Un texto de Wenceslao Triana
Marzo 6 de 2002
Jorge Luis Borges
Mejor
no les explico como vine a parar el viernes pasado a la misma mesa donde estaba
el escritor argentino Ricardo Piglia. Que baste con saber que la vida tiene sus
vueltas raras y que uno puede terminar sentado en las mesas más insospechadas.

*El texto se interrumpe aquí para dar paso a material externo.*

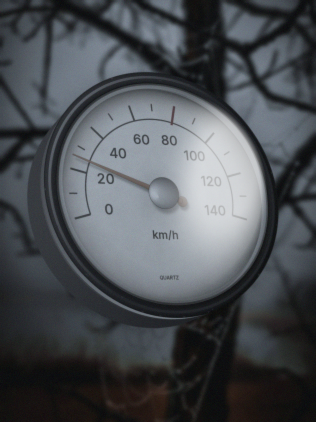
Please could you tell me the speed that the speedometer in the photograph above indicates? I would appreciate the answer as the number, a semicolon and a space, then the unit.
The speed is 25; km/h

Fue en un restaurante de Princeton, esa ciudad austera y clásica –que ni
siquiera parece gringa– donde una larga tradición universitaria ha visto genios
tan diversos como Albert Einstein, T. S Eliot, Hermann Broch o John Forbes
Nash, a quien una película reciente ha puesto en primer plano.
Puedo
decir que Piglia es uno de los grandes escritores argentinos del momento. Una
vez convencidos de que ni Borges, ni Cortázar, ni Bioy Casares eran eternos, le
ha llegado el turno a nuevas generaciones que ya no son tan nuevas después de
todo, que ya hasta peinan canas y pueden soportar con estoicismo ese equívoco
supremo que es el reconocimiento.
Piglia
ha escrito “Respiración artificial”, “La ciudad ausente” y “Plata quemada”,
entre muchos otros libros, pero una prueba de su grandeza la dio el viernes
pasado al no hablar de sí mismo ni un momento y, en cambio, dedicarse a hablar
de uno de sus maestros, del maestro de todos, de ése al que deberían canonizar
como el santo de los literatos.
Piglia
era estudiante de la Universidad de la Plata, su ciudad natal, cuando conoció a
Borges. Cómo él y un grupo de amigos eran los que tenían las iniciativas,
consiguieron dinero para invitar a Borges a dar una conferencia.
Ricardo Piglia
El
primer contacto fue por teléfono. Cómo está, maestro, mi nombre es este y este,
lo llamo a esto y esto. Borges contribuyó a la charla con una anécdota de
infancia. Un día fue a visitar a su padre un poeta de La Plata cuyo nombre no
recuerdo –hubo vino aquella noche en esa mesa–. Cómo era la hora de la siesta,
y la siesta del padre de Borges era sagrada, le dijeron al poeta que volviera
un poco más tarde. Pero el poeta insistió y al final no hubo otra opción que
despertar al señor de la casa. Al día siguiente el poeta se suicidó.
Pero
volvamos a la historia principal. Cuando Piglia le dijo a Borges la cantidad
que pensaban ofrecerle por la conferencia (algo así como ochocientos dólares de
hoy), Borges dijo que no, que era imposible, que por esa suma no. Un silencio
en la línea del teléfono contribuyó a crear el suspenso necesario: “Mejor les
doy la conferencia por la mitad de ese dinero”.
Piglia
no olvida la sonrisa de Borges cuando terminó la conferencia, le estrechó la
mano y le dijo, cómplice, divertido: “Buena la rebaja que conseguí, ¿cierto?”
La
anécdota ocurrió hace cuarenta años y Piglia jamás ha podido olvidarla.
Recuerda el silencio en el teléfono, la sensación que tuvo de estar ofreciendo
poco y la posterior sorpresa. Se ha pasado la vida tratando de entender esa
actitud y ha llegado a una conclusión, donde expresa por igual cariño e
indignación como la que inspira la travesura de un niño: “Ese hombre era capaz
de perder cuatrocientos dólares con tal de crear una anécdota que lo hiciera
inolvidable. Me ha obligado a contar esta historia toda mi vida”.
Entre
los que aman la literatura, contar historias de Borges es una de las
actividades más amenas y divertidas que existen. Aquella noche en Princeton
empezaron a aparecer testimonios desde todos los rincones de la mesa. Todos
geniales, todos brillantes. Todos dignos de ser reproducidos, como esta hermosa
historia que Borges sigue contando por medio de quienes volvemos a contarla.